■ **What this task involves**
Return nothing except the lines from the one that contains "90 210 97.56" through the end of the material below, each exactly as given.

■ **Provided material**
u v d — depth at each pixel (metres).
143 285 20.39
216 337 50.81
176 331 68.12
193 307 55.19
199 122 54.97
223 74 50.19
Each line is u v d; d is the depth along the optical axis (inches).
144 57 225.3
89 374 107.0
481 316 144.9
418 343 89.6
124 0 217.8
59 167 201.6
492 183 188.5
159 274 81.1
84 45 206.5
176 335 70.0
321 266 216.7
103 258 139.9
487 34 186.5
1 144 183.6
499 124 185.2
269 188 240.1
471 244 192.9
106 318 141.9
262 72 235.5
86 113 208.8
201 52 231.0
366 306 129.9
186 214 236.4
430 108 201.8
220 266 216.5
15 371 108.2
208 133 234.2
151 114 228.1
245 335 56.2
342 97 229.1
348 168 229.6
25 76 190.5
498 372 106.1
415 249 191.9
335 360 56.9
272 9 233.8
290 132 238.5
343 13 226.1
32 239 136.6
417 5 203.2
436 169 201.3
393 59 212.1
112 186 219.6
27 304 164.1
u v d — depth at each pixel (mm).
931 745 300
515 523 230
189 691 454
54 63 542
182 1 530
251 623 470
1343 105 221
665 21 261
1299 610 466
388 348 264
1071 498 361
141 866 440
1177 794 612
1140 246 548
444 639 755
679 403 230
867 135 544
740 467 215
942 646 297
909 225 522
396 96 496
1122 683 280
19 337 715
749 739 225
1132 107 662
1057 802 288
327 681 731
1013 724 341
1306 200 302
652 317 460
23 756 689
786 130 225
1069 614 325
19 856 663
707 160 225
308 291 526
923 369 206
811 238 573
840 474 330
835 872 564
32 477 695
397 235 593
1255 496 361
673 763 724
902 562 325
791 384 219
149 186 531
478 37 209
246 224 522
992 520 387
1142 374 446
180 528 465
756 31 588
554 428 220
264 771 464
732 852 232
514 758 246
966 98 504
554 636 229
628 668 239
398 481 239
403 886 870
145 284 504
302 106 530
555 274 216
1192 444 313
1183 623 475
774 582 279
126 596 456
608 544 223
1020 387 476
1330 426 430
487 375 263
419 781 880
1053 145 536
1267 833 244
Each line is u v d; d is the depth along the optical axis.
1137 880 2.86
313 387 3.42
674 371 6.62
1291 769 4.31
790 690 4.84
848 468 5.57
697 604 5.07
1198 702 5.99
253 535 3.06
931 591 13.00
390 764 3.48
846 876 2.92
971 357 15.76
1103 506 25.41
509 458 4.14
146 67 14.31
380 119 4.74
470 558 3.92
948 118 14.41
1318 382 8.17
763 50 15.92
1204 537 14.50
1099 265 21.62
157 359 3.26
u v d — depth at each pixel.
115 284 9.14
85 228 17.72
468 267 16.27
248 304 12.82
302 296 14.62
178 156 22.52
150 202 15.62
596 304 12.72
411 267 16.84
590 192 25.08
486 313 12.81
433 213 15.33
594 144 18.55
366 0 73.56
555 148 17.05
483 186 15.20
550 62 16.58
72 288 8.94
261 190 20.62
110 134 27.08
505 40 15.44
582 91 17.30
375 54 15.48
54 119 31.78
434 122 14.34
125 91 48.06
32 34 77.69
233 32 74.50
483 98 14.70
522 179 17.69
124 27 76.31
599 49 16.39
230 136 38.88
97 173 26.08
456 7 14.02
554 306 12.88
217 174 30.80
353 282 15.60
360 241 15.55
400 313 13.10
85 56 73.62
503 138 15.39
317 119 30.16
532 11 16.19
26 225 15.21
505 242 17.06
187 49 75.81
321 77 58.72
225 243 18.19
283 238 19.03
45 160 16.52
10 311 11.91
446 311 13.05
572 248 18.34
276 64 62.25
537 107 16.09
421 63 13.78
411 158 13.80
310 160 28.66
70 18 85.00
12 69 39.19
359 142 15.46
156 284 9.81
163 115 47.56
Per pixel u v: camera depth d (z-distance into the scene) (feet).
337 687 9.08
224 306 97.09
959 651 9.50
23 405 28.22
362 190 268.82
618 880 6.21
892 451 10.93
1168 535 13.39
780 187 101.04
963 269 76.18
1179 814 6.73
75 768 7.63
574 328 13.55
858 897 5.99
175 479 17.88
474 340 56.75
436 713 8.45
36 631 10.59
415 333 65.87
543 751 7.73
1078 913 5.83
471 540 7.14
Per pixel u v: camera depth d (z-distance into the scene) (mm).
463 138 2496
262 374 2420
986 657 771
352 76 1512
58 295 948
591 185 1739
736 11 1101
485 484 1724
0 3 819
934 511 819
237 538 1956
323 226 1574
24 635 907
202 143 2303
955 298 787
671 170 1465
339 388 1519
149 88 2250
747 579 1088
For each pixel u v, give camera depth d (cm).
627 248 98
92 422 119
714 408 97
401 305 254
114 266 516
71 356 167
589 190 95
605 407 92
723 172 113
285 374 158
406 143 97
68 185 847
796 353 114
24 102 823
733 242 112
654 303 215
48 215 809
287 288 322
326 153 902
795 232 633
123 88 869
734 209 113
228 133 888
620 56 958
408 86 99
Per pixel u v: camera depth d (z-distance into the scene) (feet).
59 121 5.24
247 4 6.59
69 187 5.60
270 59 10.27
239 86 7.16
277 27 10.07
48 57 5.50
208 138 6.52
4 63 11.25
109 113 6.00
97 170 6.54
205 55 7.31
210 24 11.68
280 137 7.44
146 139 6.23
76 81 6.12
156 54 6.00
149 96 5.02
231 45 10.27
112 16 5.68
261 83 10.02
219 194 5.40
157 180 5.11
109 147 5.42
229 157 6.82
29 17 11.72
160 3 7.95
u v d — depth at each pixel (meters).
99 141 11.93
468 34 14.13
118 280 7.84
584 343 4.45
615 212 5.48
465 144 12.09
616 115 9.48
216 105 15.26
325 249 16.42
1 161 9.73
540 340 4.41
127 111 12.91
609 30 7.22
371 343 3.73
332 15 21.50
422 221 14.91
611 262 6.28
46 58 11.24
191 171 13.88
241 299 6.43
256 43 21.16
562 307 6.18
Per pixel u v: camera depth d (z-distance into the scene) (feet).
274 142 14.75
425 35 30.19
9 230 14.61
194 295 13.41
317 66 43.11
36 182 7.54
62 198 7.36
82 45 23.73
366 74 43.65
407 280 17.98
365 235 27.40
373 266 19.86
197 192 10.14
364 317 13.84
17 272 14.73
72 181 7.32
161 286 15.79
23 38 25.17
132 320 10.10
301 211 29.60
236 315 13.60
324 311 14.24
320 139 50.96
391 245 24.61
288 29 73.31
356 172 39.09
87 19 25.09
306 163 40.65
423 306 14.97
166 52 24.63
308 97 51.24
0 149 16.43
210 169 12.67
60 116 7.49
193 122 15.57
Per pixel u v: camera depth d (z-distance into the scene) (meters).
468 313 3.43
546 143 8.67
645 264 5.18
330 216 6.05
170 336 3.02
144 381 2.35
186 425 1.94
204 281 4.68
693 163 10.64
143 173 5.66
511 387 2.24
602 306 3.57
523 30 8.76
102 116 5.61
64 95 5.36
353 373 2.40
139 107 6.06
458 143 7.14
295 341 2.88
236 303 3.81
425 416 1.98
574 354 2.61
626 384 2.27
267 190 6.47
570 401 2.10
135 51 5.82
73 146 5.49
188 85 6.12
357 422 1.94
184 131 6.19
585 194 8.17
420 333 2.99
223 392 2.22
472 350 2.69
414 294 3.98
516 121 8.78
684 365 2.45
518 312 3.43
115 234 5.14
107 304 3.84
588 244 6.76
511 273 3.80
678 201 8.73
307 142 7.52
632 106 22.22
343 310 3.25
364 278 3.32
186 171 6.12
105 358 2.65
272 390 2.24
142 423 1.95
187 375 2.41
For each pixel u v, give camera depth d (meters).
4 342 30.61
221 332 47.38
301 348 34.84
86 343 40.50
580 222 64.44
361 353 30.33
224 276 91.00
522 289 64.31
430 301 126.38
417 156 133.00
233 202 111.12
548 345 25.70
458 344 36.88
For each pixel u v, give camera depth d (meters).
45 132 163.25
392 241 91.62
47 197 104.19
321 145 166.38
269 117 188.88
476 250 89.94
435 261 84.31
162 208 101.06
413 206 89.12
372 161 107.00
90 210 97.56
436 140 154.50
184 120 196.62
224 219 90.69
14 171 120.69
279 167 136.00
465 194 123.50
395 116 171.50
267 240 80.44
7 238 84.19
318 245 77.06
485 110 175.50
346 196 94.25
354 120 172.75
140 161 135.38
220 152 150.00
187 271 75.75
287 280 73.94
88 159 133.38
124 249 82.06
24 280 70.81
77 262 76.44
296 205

■ **Task result**
90 210 97.56
436 140 154.50
184 120 196.62
224 219 90.69
14 171 120.69
279 167 136.00
465 194 123.50
395 116 171.50
267 240 80.44
7 238 84.19
318 245 77.06
485 110 175.50
346 196 94.25
354 120 172.75
140 161 135.38
220 152 150.00
187 271 75.75
287 280 73.94
88 159 133.38
124 249 82.06
24 280 70.81
77 262 76.44
296 205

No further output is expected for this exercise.